The Presence of Two Receptor-Binding Proteins Contributes to the Wide Host Range of Staphylococcal Twort-Like Phages

Thanks to their wide host range and virulence, staphylococcal bacteriophages (phages) belonging to the genus Twortlikevirus (staphylococcal Twort-like phages) are regarded as ideal candidates for clinical application for Staphylococcus aureus infections due to the emergence of antibiotic-resistant bacteria of this species. To increase the usability of these phages, it is necessary to understand the mechanism underlying host recognition, especially the receptor-binding proteins (RBPs) that determine host range. In this study, we found that the staphylococcal Twort-like phage Phi SA012 possesses at least two RBPs.

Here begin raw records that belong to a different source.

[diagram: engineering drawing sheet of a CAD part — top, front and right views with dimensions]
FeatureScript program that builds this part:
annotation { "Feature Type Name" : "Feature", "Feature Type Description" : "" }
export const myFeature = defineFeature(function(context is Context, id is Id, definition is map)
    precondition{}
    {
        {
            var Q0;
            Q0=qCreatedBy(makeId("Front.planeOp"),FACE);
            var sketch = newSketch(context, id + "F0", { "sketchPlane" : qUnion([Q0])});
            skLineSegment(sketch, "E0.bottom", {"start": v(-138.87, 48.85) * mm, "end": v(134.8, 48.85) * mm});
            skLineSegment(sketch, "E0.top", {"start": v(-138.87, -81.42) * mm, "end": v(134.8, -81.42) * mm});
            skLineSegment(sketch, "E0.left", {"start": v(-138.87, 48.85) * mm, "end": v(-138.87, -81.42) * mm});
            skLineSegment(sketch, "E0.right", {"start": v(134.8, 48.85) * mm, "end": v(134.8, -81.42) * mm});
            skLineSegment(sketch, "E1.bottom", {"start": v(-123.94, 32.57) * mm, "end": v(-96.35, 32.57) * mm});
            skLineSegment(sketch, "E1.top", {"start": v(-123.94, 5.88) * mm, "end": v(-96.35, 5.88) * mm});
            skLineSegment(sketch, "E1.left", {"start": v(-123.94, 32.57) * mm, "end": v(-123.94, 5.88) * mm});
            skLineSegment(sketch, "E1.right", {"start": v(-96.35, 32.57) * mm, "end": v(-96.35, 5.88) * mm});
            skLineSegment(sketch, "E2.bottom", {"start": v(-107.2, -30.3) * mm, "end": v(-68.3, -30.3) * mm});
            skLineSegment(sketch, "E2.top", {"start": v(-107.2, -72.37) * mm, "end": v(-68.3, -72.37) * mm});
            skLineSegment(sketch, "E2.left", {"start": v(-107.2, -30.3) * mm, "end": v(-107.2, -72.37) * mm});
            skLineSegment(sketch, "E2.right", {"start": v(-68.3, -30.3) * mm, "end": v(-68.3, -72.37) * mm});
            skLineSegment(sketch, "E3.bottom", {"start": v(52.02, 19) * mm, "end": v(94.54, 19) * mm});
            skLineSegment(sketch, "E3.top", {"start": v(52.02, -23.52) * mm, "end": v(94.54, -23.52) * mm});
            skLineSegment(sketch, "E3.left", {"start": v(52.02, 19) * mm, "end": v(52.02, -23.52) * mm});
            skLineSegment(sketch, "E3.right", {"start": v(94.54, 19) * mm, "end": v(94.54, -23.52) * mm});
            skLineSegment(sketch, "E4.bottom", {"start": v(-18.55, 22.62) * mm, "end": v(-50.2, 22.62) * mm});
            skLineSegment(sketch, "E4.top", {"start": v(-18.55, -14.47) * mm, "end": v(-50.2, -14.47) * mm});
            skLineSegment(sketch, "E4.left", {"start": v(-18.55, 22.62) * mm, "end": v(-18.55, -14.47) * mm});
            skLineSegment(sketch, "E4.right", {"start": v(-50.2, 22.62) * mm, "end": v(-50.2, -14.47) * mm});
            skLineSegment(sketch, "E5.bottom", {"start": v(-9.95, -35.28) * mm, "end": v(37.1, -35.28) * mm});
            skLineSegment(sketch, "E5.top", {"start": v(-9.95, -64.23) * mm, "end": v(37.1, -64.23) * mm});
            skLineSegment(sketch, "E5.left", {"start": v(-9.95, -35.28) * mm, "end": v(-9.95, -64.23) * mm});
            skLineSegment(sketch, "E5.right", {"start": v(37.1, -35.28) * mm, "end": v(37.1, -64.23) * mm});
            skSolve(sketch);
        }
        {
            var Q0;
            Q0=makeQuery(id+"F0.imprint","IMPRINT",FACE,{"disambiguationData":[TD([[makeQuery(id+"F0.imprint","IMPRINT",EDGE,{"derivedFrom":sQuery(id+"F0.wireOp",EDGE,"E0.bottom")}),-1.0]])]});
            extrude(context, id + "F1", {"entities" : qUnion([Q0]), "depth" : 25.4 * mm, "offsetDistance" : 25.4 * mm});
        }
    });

Genomic analysis of five mutant phages of Phi SA012 revealed point mutations in orf103, in a region unique to staphylococcal Twort-like phages. Phages harboring mutated ORF103 could not infect S. aureus strains in which wall teichoic acids (WTAs) are glycosylated with alpha-N-acetylglucosamine (alpha-GlcNAc). A polyclonal antibody against ORF103 also inhibited infection by Phi SA012 in the presence of alpha-GlcNAc, suggesting that ORF103 binds to alpha-GlcNAc. In contrast, a polyclonal antibody against ORF105, a short tail fiber component previously shown to be an RBP, inhibited phage infection irrespective of the presence of alpha-GlcNAc. Immunoelectron microscopy indicated that ORF103 is a tail fiber component localized at the bottom of the baseplate. From these results, we conclude that ORF103 binds alpha-GlcNAc in WTAs, whereas ORF105, the primary RBP, is likely to bind the WTA backbone. These findings provide insight into the infection mechanism of staphylococcal Twort-like phages.